Hello all, I started typing out an intro but got pulled away and when I went to post it was to late, lost it all. 

Just want to say thanks to everyone for all their valuable input, I've been reading the forum over the past couple of weeks. It's helped me through my first catering party. My brother and I recently started a catering business, previously we ran a tailgating business for football games. We'd pickup people in my brothers RV and drive them to the game and many others would show up there. We mainly grilled burgers, sausages, chicken. We'd serve a few sides with various types of chips. 

Well catering a party is alot more work, my back is not use to standing ALL day. We catered our first party this past weekend, prep time was insane, but at the end of the night was well worth it. Our first party has turned into 3 more future parties. Everyone loved the food, many of the wives were giving their husbands a hard time for not knowing how to cook. It gave us a laugh after a long day. 

Just wanted to say thanks for everyones input. It's been a great help.


----------



## shroomgirl (Aug 11, 2000)

Good for you! Catering is all about schlepping....food is pretty far down the list.

Welcome BBC1


----------



## bbc1 (Oct 24, 2007)

Thanks, we have alot to work out yet. Scheduling being one of the biggest, neither by brother or I can quit our full time jobs until business is steady. We have to figure out how to manage midweek catering needs.

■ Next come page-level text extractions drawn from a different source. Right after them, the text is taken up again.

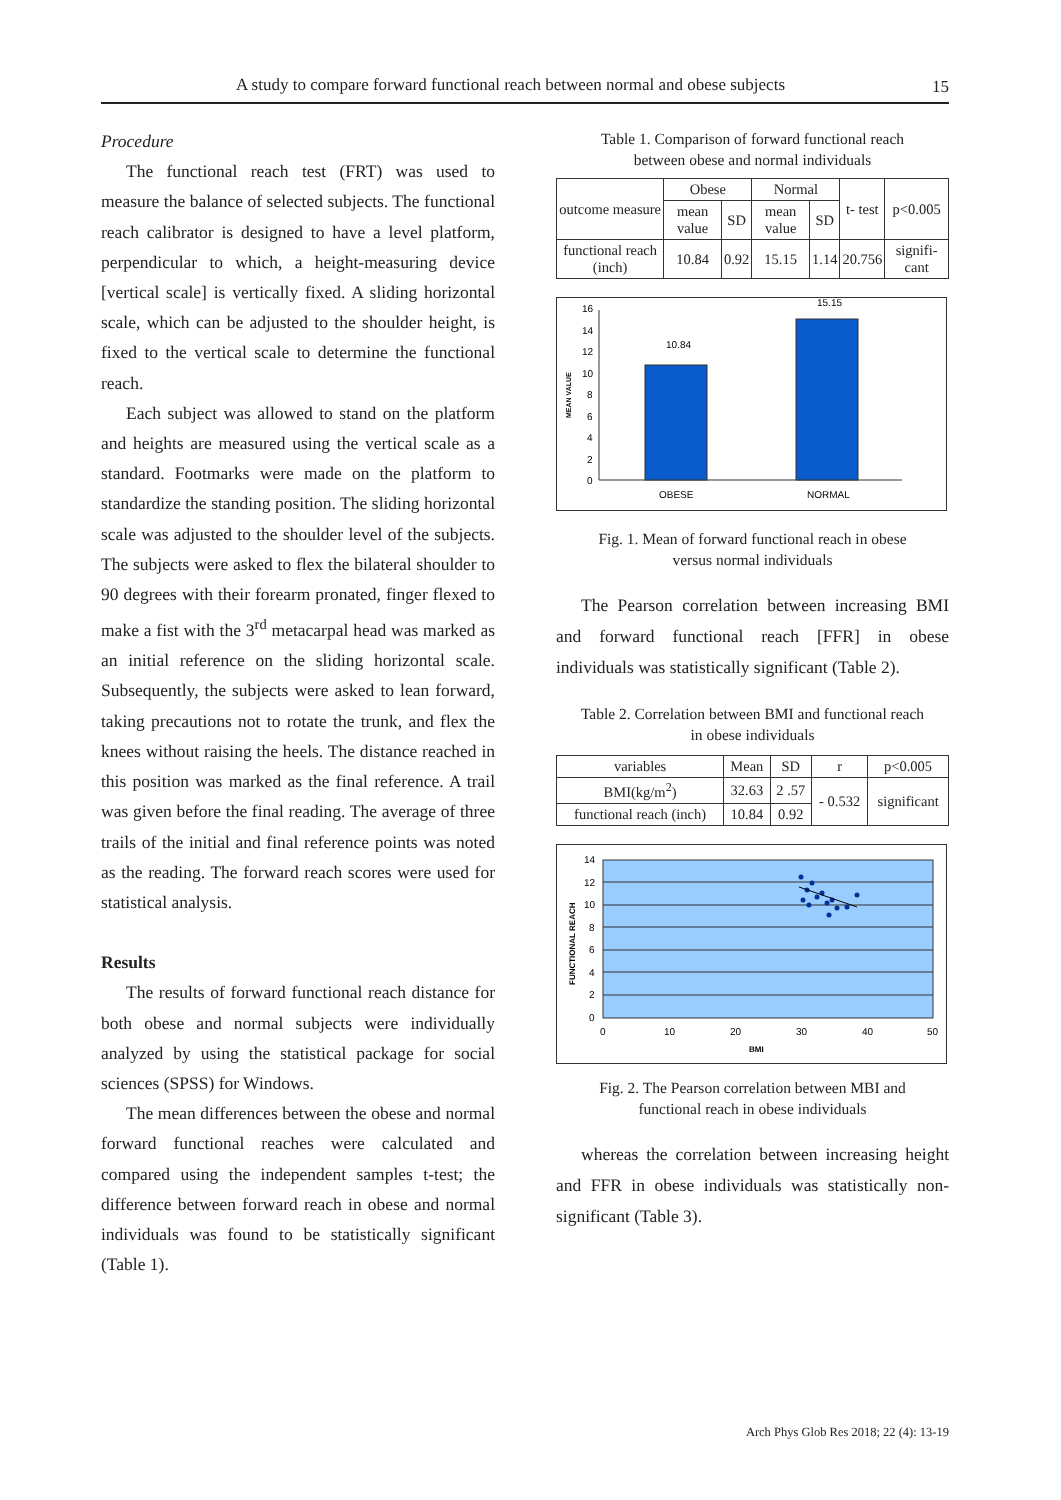A study to compare forward functional reach between normal and obese subjects 15
Procedure
The functional reach test (FRT) was used to measure the balance of selected subjects. The functional reach calibrator is designed to have a level platform, perpendicular to which, a height-measuring device [vertical scale] is vertically fixed. A sliding horizontal scale, which can be adjusted to the shoulder height, is fixed to the vertical scale to determine the functional reach.
Each subject was allowed to stand on the platform and heights are measured using the vertical scale as a standard. Footmarks were made on the platform to standardize the standing position. The sliding horizontal scale was adjusted to the shoulder level of the subjects. The subjects were asked to flex the bilateral shoulder to 90 degrees with their forearm pronated, finger flexed to make a fist with the 3<sup>rd</sup> metacarpal head was marked as an initial reference on the sliding horizontal scale. Subsequently, the subjects were asked to lean forward, taking precautions not to rotate the trunk, and flex the knees without raising the heels. The distance reached in this position was marked as the final reference. A trail was given before the final reading. The average of three trails of the initial and final reference points was noted as the reading. The forward reach scores were used for statistical analysis.
Results
The results of forward functional reach distance for both obese and normal subjects were individually analyzed by using the statistical package for social sciences (SPSS) for Windows.
The mean differences between the obese and normal forward functional reaches were calculated and compared using the independent samples t-test; the difference between forward reach in obese and normal individuals was found to be statistically significant (Table 1).
Table 1. Comparison of forward functional reach
between obese and normal individuals
| outcome measure | Obese | | Normal | | t- test | p<0.005 |
| --- | --- | --- | --- | --- | --- | --- |
| | mean value | SD | mean value | SD | | |
| functional reach (inch) | 10.84 | 0.92 | 15.15 | 1.14 | 20.756 | signifi-cant |
0
2
4
6
8
10
12
14
16
MEAN VALUE
10.84
15.15
OBESE
NORMAL
Fig. 1. Mean of forward functional reach in obese
versus normal individuals
The Pearson correlation between increasing BMI and forward functional reach [FFR] in obese individuals was statistically significant (Table 2).
Table 2. Correlation between BMI and functional reach
in obese individuals
| variables | Mean | SD | r | p<0.005 |
| --- | --- | --- | --- | --- |
| BMI(kg/m<sup>2</sup>) | 32.63 | 2 .57 | - 0.532 | significant |
| functional reach (inch) | 10.84 | 0.92 | | |
0
2
4
6
8
10
12
14
FUNCTIONAL REACH
0
10
20
30
40
50
BMI
Fig. 2. The Pearson correlation between MBI and
functional reach in obese individuals
whereas the correlation between increasing height and FFR in obese individuals was statistically non-significant (Table 3).
Arch Phys Glob Res 2018; 22 (4): 13-19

Might have hire someone to deliver and setup, wonder if good ole mom wants to come out of retirement??? I'd probably have a better chance at winning the lottery.:lol:


----------



## shroomgirl (Aug 11, 2000)

good old mom needs to maintain a healthy back.....find someone young to lift and load, let mom oversee things.


----------



## shroomgirl (Aug 11, 2000)

Numerous posters are in the same position.....wanting to have a full time paying catering business and not having the income flow to stop the paying jobs.

I've transitioned a few times and remember what it was like not having a parachute or even umbrella.

Having a side product you sell retail
Teaching classes
food styling
personal cheffing

have been mentioned as fill-ins for $ in transition. anyone else?

Start up is a bear....an expensive bear.....


----------